* The task *
For every line in the records below that contains the word "Bartholomy", add one to a count, and report only that count.

* Given data *
□ □ □ □ □

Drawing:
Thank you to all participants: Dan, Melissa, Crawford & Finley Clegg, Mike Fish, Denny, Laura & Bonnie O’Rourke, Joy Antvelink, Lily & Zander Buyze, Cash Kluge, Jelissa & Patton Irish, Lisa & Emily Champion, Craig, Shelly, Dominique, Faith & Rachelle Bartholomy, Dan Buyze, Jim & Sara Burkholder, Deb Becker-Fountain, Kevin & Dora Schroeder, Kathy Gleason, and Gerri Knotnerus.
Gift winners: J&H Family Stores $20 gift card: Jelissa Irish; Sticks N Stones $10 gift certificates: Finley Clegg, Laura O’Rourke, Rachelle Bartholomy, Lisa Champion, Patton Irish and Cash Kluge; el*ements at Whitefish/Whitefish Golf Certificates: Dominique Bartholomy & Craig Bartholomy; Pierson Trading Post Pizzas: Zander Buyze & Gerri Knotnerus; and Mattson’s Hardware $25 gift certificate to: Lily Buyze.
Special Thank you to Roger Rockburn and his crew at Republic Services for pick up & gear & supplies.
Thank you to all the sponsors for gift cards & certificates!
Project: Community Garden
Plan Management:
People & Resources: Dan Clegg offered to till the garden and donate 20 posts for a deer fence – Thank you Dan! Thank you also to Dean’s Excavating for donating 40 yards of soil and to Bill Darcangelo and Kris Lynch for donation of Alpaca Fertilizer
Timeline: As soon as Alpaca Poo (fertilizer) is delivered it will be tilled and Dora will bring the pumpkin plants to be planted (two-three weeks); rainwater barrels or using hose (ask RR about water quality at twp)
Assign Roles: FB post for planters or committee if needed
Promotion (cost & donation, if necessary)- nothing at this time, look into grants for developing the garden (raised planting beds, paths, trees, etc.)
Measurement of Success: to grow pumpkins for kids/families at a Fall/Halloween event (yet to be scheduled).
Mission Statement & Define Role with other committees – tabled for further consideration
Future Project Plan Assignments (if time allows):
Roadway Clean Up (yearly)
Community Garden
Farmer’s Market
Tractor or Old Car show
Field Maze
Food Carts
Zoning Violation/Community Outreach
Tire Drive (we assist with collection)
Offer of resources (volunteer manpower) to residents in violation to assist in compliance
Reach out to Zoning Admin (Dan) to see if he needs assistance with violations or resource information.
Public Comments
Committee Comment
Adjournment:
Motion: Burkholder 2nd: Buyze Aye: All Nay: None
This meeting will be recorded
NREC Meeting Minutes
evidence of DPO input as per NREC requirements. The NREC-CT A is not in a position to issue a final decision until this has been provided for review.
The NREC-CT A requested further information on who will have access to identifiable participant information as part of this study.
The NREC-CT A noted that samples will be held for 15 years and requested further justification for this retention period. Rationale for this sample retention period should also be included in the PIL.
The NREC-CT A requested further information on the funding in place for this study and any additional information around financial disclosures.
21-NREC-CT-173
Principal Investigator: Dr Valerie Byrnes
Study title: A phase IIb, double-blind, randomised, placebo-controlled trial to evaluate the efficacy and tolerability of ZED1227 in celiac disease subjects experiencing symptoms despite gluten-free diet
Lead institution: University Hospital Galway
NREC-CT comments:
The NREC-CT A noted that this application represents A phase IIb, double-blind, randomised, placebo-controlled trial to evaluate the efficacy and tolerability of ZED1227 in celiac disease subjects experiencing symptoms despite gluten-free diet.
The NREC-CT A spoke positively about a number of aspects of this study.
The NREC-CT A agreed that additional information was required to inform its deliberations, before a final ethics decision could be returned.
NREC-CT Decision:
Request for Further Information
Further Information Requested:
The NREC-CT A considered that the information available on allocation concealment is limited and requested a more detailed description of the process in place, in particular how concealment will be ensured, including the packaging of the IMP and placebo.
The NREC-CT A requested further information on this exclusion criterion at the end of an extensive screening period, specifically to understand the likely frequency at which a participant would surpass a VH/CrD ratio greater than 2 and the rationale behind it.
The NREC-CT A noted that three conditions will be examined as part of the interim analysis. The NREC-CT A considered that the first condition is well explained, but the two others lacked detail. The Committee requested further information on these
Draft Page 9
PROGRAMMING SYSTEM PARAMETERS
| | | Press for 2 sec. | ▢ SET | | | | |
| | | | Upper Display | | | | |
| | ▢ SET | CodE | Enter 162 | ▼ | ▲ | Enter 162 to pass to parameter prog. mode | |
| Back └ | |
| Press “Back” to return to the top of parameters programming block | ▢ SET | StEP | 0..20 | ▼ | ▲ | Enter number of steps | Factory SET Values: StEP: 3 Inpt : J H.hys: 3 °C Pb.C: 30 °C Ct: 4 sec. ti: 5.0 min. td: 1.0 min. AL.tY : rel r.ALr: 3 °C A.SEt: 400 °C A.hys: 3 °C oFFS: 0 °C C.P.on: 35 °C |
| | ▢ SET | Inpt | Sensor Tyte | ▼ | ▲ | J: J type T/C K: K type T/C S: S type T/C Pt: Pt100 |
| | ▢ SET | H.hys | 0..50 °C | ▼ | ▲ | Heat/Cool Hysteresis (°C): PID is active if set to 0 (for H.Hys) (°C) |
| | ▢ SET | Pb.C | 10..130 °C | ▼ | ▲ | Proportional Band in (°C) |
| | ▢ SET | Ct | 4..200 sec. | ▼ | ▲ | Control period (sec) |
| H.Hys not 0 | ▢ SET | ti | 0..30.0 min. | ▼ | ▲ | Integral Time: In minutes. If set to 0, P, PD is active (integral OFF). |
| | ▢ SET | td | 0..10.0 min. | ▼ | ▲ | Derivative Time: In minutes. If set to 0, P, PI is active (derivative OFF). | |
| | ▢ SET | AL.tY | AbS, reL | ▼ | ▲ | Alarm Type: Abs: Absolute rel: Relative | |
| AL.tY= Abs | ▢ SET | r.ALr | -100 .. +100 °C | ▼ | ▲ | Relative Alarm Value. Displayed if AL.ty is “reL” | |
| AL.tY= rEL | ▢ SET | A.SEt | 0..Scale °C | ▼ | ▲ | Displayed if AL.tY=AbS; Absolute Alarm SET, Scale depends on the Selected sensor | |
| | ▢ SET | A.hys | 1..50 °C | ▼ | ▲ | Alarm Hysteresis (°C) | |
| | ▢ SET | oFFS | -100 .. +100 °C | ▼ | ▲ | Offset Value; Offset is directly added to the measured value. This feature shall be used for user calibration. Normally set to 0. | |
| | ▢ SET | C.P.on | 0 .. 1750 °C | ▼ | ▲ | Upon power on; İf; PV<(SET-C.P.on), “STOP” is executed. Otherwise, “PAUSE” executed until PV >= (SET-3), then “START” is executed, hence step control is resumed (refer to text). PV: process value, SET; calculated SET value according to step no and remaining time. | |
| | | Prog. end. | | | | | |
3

□ □ □ □ □

* Answer to the problem *
2